-- SELECTED EXCERPT --
Congress passed the National Bank Act in an attempt to retire the greenbacks that it had issued to finance the North's effort in the American Civil War. As an additional incentive for banks to submit to Federal supervision, in 1865 Congress began taxing any of state bank notes (also called "bills of credit" or "scrip") a standard rate of 10%, which encouraged many state banks to become national ones. This tax also gave rise to another response by state banks—the widespread adoption of the demand deposit account, also known as a checking account. By the 1880s, deposit accounts had changed the primary source of revenue for many banks. The result of these events is what is known as the "dual banking system." New banks may choose either state or national charters (a bank also can convert its charter from one to the other).
At first this new national banking system grew very fast at the expense of state banks, but state banks quickly recuperated as the checking sector began to expand. Additionally, capital requirements for state banks were reduced, which aided their resurgence.
Rise of investment banks
Civil War
During the Civil War, banking houses were syndicated to meet the federal government's need for money to fund its war efforts. Jay Cooke launched the first mass securities selling operation in U.S. history, employing thousands of salesmen to float what ultimately amounted to $830 million worth of government bonds to a wide group of investors. Acting as an agent of the Treasury Department, Cooke then reached out to the general public and personally led a war bond drive that netted approximately $1.5 billion for Treasury.
Surging demand for capital in the Gilded Age
The rise of the commercial banking sector coincided with the growth of early factories, since entrepreneurs had to rely on commercial banks in order to fund their own projects. Because of this need for capital, many banks began to arise by the late 19th Century. By 1880, New England became one of the most heavily banked areas in the world.
Lance Davis has demonstrated that the process of capital formation in the nineteenth century was markedly different between the British capital market and the American capital market. British industrialists were readily able to satisfy their need for capital by tapping a vast source of international capital through British banks such as Westminster's, Lloyds and Barclays. In contrast, the dramatic growth of the United States created capital requirements that far outstripped the limited capital resources of American banks. Investment banking in the United States emerged to serve the expansion of railroads, mining companies, and heavy industry. Unlike commercial banks, investment banks were not authorized to issue notes or accept deposits. Instead, they served as brokers or intermediaries, bringing together investors with capital and the firms that needed that capital.

-- SUPPLIED DATA --
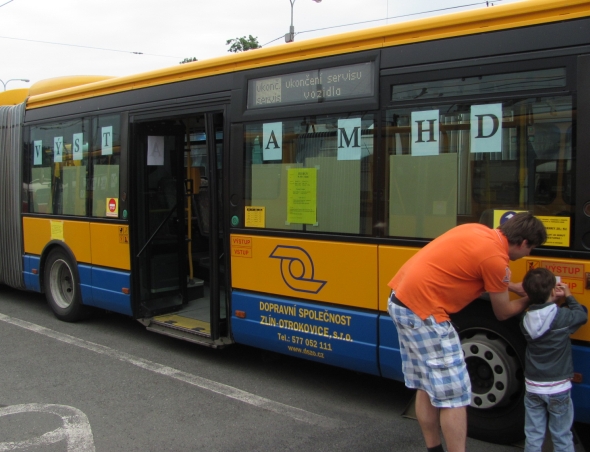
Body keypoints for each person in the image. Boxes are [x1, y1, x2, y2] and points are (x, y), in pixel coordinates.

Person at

-- PROBLEM STATEMENT --
According to the banking history text, in what year did Congress start taxing state bank notes at a 10% rate? The listing has no connection to the banking history text.

-- OUTPUT --
1865